Your goal
If a record holds a picture, leave the picture out; return everything else exactly.

Input records
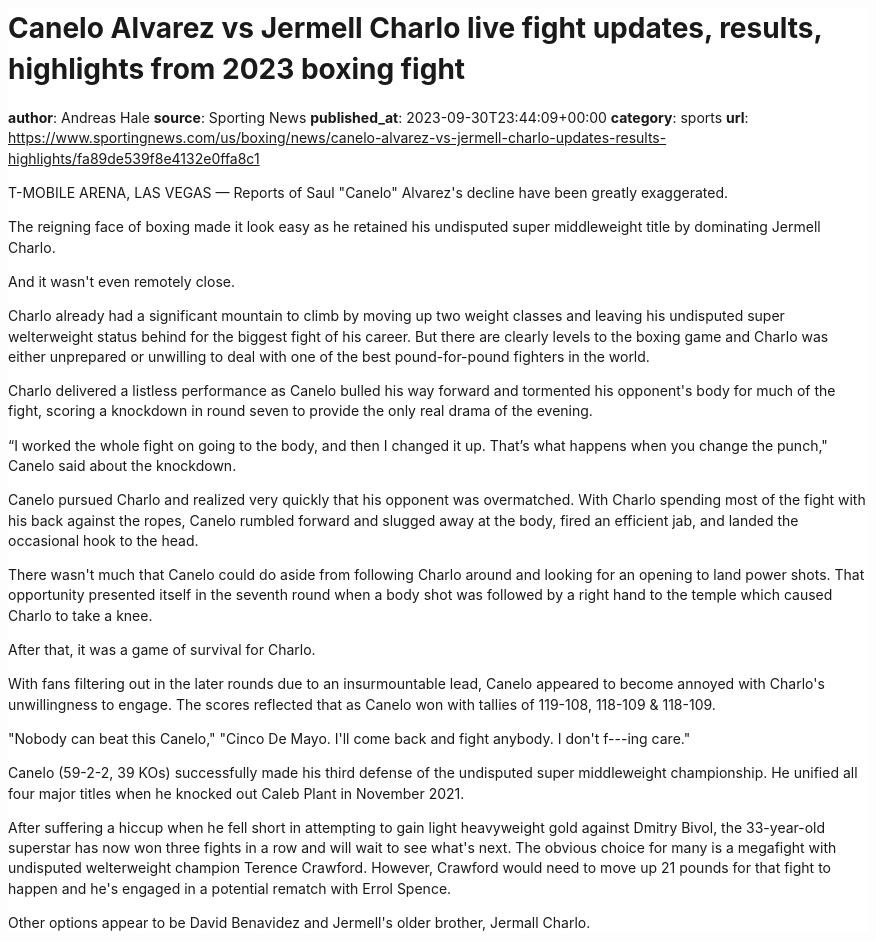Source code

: # Canelo Alvarez vs Jermell Charlo live fight updates, results, highlights from 2023 boxing fight
**author**: Andreas Hale
**source**: Sporting News
**published_at**: 2023-09-30T23:44:09+00:00
**category**: sports
**url**: https://www.sportingnews.com/us/boxing/news/canelo-alvarez-vs-jermell-charlo-updates-results-highlights/fa89de539f8e4132e0ffa8c1

T-MOBILE ARENA, LAS VEGAS — Reports of Saul "Canelo" Alvarez's decline have been greatly exaggerated.

The reigning face of boxing made it look easy as he retained his undisputed super middleweight title by dominating Jermell Charlo.

And it wasn't even remotely close.

Charlo already had a significant mountain to climb by moving up two weight classes and leaving his undisputed super welterweight status behind for the biggest fight of his career. But there are clearly levels to the boxing game and Charlo was either unprepared or unwilling to deal with one of the best pound-for-pound fighters in the world.

Charlo delivered a listless performance as Canelo bulled his way forward and tormented his opponent's body for much of the fight, scoring a knockdown in round seven to provide the only real drama of the evening.

“I worked the whole fight on going to the body, and then I changed it up. That’s what happens when you change the punch," Canelo said about the knockdown.

Canelo pursued Charlo and realized very quickly that his opponent was overmatched. With Charlo spending most of the fight with his back against the ropes, Canelo rumbled forward and slugged away at the body, fired an efficient jab, and landed the occasional hook to the head.

There wasn't much that Canelo could do aside from following Charlo around and looking for an opening to land power shots. That opportunity presented itself in the seventh round when a body shot was followed by a right hand to the temple which caused Charlo to take a knee.

After that, it was a game of survival for Charlo.

With fans filtering out in the later rounds due to an insurmountable lead, Canelo appeared to become annoyed with Charlo's unwillingness to engage. The scores reflected that as Canelo won with tallies of 119-108, 118-109 & 118-109.

"Nobody can beat this Canelo," "Cinco De Mayo. I'll come back and fight anybody. I don't f---ing care."

Canelo (59-2-2, 39 KOs) successfully made his third defense of the undisputed super middleweight championship. He unified all four major titles when he knocked out Caleb Plant in November 2021.

After suffering a hiccup when he fell short in attempting to gain light heavyweight gold against Dmitry Bivol, the 33-year-old superstar has now won three fights in a row and will wait to see what's next. The obvious choice for many is a megafight with undisputed welterweight champion Terence Crawford. However, Crawford would need to move up 21 pounds for that fight to happen and he's engaged in a potential rematch with Errol Spence.

Other options appear to be David Benavidez and Jermell's older brother, Jermall Charlo.
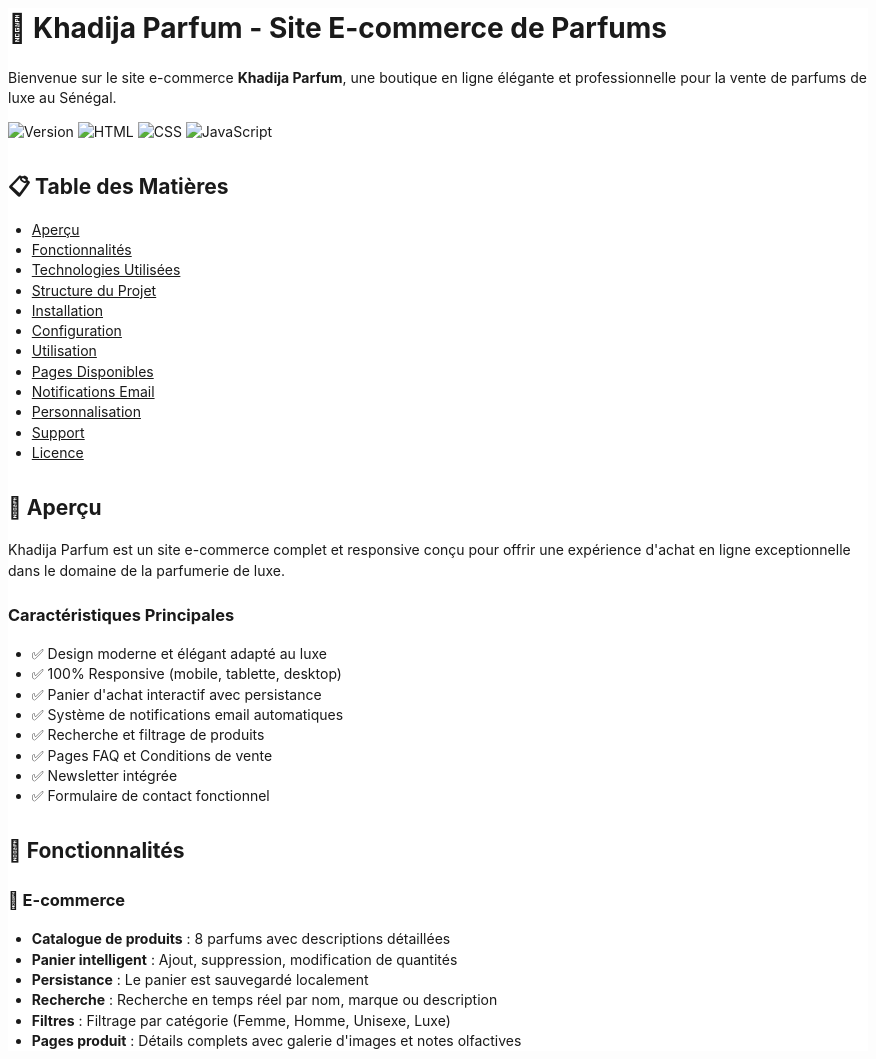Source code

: # 🌸 Khadija Parfum - Site E-commerce de Parfums

Bienvenue sur le site e-commerce **Khadija Parfum**, une boutique en ligne élégante et professionnelle pour la vente de parfums de luxe au Sénégal.

![Version](https://img.shields.io/badge/version-1.0.0-blue)
![HTML](https://img.shields.io/badge/HTML-5-orange)
![CSS](https://img.shields.io/badge/CSS-3-blue)
![JavaScript](https://img.shields.io/badge/JavaScript-ES6-yellow)

## 📋 Table des Matières

- [Aperçu](#aperçu)
- [Fonctionnalités](#fonctionnalités)
- [Technologies Utilisées](#technologies-utilisées)
- [Structure du Projet](#structure-du-projet)
- [Installation](#installation)
- [Configuration](#configuration)
- [Utilisation](#utilisation)
- [Pages Disponibles](#pages-disponibles)
- [Notifications Email](#notifications-email)
- [Personnalisation](#personnalisation)
- [Support](#support)
- [Licence](#licence)

## 🎯 Aperçu

Khadija Parfum est un site e-commerce complet et responsive conçu pour offrir une expérience d'achat en ligne exceptionnelle dans le domaine de la parfumerie de luxe.

### Caractéristiques Principales

- ✅ Design moderne et élégant adapté au luxe
- ✅ 100% Responsive (mobile, tablette, desktop)
- ✅ Panier d'achat interactif avec persistance
- ✅ Système de notifications email automatiques
- ✅ Recherche et filtrage de produits
- ✅ Pages FAQ et Conditions de vente
- ✅ Newsletter intégrée
- ✅ Formulaire de contact fonctionnel

## 🚀 Fonctionnalités

### 🛒 E-commerce
- **Catalogue de produits** : 8 parfums avec descriptions détaillées
- **Panier intelligent** : Ajout, suppression, modification de quantités
- **Persistance** : Le panier est sauvegardé localement
- **Recherche** : Recherche en temps réel par nom, marque ou description
- **Filtres** : Filtrage par catégorie (Femme, Homme, Unisexe, Luxe)
- **Pages produit** : Détails complets avec galerie d'images et notes olfactives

Task answer
Source code

: # Canelo Alvarez vs Jermell Charlo live fight updates, results, highlights from 2023 boxing fight
**author**: Andreas Hale
**source**: Sporting News
**published_at**: 2023-09-30T23:44:09+00:00
**category**: sports
**url**: https://www.sportingnews.com/us/boxing/news/canelo-alvarez-vs-jermell-charlo-updates-results-highlights/fa89de539f8e4132e0ffa8c1

T-MOBILE ARENA, LAS VEGAS — Reports of Saul "Canelo" Alvarez's decline have been greatly exaggerated.

The reigning face of boxing made it look easy as he retained his undisputed super middleweight title by dominating Jermell Charlo.

And it wasn't even remotely close.

Charlo already had a significant mountain to climb by moving up two weight classes and leaving his undisputed super welterweight status behind for the biggest fight of his career. But there are clearly levels to the boxing game and Charlo was either unprepared or unwilling to deal with one of the best pound-for-pound fighters in the world.

Charlo delivered a listless performance as Canelo bulled his way forward and tormented his opponent's body for much of the fight, scoring a knockdown in round seven to provide the only real drama of the evening.

“I worked the whole fight on going to the body, and then I changed it up. That’s what happens when you change the punch," Canelo said about the knockdown.

Canelo pursued Charlo and realized very quickly that his opponent was overmatched. With Charlo spending most of the fight with his back against the ropes, Canelo rumbled forward and slugged away at the body, fired an efficient jab, and landed the occasional hook to the head.

There wasn't much that Canelo could do aside from following Charlo around and looking for an opening to land power shots. That opportunity presented itself in the seventh round when a body shot was followed by a right hand to the temple which caused Charlo to take a knee.

After that, it was a game of survival for Charlo.

With fans filtering out in the later rounds due to an insurmountable lead, Canelo appeared to become annoyed with Charlo's unwillingness to engage. The scores reflected that as Canelo won with tallies of 119-108, 118-109 & 118-109.

"Nobody can beat this Canelo," "Cinco De Mayo. I'll come back and fight anybody. I don't f---ing care."

Canelo (59-2-2, 39 KOs) successfully made his third defense of the undisputed super middleweight championship. He unified all four major titles when he knocked out Caleb Plant in November 2021.

After suffering a hiccup when he fell short in attempting to gain light heavyweight gold against Dmitry Bivol, the 33-year-old superstar has now won three fights in a row and will wait to see what's next. The obvious choice for many is a megafight with undisputed welterweight champion Terence Crawford. However, Crawford would need to move up 21 pounds for that fight to happen and he's engaged in a potential rematch with Errol Spence.

Other options appear to be David Benavidez and Jermell's older brother, Jermall Charlo.
Source code

: # 🌸 Khadija Parfum - Site E-commerce de Parfums

Bienvenue sur le site e-commerce **Khadija Parfum**, une boutique en ligne élégante et professionnelle pour la vente de parfums de luxe au Sénégal.

![Version](https://img.shields.io/badge/version-1.0.0-blue)
![HTML](https://img.shields.io/badge/HTML-5-orange)
![CSS](https://img.shields.io/badge/CSS-3-blue)
![JavaScript](https://img.shields.io/badge/JavaScript-ES6-yellow)

## 📋 Table des Matières

- [Aperçu](#aperçu)
- [Fonctionnalités](#fonctionnalités)
- [Technologies Utilisées](#technologies-utilisées)
- [Structure du Projet](#structure-du-projet)
- [Installation](#installation)
- [Configuration](#configuration)
- [Utilisation](#utilisation)
- [Pages Disponibles](#pages-disponibles)
- [Notifications Email](#notifications-email)
- [Personnalisation](#personnalisation)
- [Support](#support)
- [Licence](#licence)

## 🎯 Aperçu

Khadija Parfum est un site e-commerce complet et responsive conçu pour offrir une expérience d'achat en ligne exceptionnelle dans le domaine de la parfumerie de luxe.

### Caractéristiques Principales

- ✅ Design moderne et élégant adapté au luxe
- ✅ 100% Responsive (mobile, tablette, desktop)
- ✅ Panier d'achat interactif avec persistance
- ✅ Système de notifications email automatiques
- ✅ Recherche et filtrage de produits
- ✅ Pages FAQ et Conditions de vente
- ✅ Newsletter intégrée
- ✅ Formulaire de contact fonctionnel

## 🚀 Fonctionnalités

### 🛒 E-commerce
- **Catalogue de produits** : 8 parfums avec descriptions détaillées
- **Panier intelligent** : Ajout, suppression, modification de quantités
- **Persistance** : Le panier est sauvegardé localement
- **Recherche** : Recherche en temps réel par nom, marque ou description
- **Filtres** : Filtrage par catégorie (Femme, Homme, Unisexe, Luxe)
- **Pages produit** : Détails complets avec galerie d'images et notes olfactives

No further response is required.